It is necessary to rest when doing muscle exercise, but the time should not be too long. Muscle exercise consumes a lot of nutrients. After the exercise, after proper rest, the nutrients in the muscles will be replenished quickly, and the amount of supplementation will be more than the consumption. Physiologically, this phenomenon is called "excessive recovery". "Excessive recovery" makes muscles get more nutrition, and the more they practice, the more developed they become.

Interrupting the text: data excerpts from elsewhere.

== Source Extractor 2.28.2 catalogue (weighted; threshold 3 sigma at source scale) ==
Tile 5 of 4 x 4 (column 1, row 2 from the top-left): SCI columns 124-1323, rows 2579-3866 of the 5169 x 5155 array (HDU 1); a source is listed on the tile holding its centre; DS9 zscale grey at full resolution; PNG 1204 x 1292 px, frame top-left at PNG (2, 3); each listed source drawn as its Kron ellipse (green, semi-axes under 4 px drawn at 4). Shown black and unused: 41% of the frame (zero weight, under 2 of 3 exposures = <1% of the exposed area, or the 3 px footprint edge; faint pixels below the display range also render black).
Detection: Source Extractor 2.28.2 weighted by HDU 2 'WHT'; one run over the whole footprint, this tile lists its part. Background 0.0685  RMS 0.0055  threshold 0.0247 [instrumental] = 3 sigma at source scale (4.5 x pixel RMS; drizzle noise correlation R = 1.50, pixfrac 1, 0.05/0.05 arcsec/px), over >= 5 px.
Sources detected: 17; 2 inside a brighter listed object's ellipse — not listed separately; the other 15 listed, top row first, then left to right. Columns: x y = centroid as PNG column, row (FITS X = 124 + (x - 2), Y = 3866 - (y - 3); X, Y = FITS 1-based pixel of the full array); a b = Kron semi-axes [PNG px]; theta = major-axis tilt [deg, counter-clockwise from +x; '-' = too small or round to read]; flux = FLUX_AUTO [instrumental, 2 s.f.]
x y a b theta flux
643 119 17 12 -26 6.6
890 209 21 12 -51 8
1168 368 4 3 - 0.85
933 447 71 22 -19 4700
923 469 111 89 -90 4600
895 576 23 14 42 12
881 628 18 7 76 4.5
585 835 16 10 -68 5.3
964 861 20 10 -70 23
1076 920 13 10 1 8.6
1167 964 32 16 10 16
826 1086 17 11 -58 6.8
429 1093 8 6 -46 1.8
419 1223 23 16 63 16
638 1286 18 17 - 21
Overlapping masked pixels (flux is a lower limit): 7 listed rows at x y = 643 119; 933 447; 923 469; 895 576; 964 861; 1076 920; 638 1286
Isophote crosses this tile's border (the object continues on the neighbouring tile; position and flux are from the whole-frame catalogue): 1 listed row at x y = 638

If you don't give muscles enough time to replenish nutrition, they can't grow stronger than before. Some studies believe that this rest time is calculated on the basis that the muscles have the last exercise ability again, which usually takes 2-3 days.
After 2-3 days, if there is no stimulation of exercise, the effect of the previous exercise will gradually fade. This is because muscle is also composed of various protein, and protein, a muscle component, is also in a dynamic change of constant consumption and constant supplement. If you add more, your muscles will grow; If you eat too much, your muscles will decline.
If you don't exercise in time, there are no factors that stimulate muscle growth, and on the other hand, the substances that make up muscles are constantly being consumed, people who exercise will naturally find that the exercise effect is not obvious, the muscle volume is smaller than before, the arm is weak, and the muscle is not as hard as before. This is why sports can't "fish for three days and dry the net for two days".
In order to avoid the above situation, the coach of the gym requires students to keep exercising and set a scientific muscle exercise frequency (that is, the number of exercises per week) for students. The most suitable exercise frequency should be the second exercise before the effect of the previous exercise disappears. In this way, the effect of each exercise is gradually accumulated, which can achieve the purpose of strengthening physical fitness, increasing muscles and improving health.
In order to get the best training effect, every part of the body should be practiced at least twice a week from 1, and each part should do 4 kinds of exercises, and each exercise should be done in 4 groups.
Don't be discouraged if you are interrupted for a period of time due to special circumstances. Sticking to exercise is bound to pay off. When you resume exercise, the frequency of exercise should be small, and it is beneficial to do it three times a week 15-30 minutes. After that, with the recovery of physical fitness, you can exercise 3-5 times a week for 30-50 minutes each time.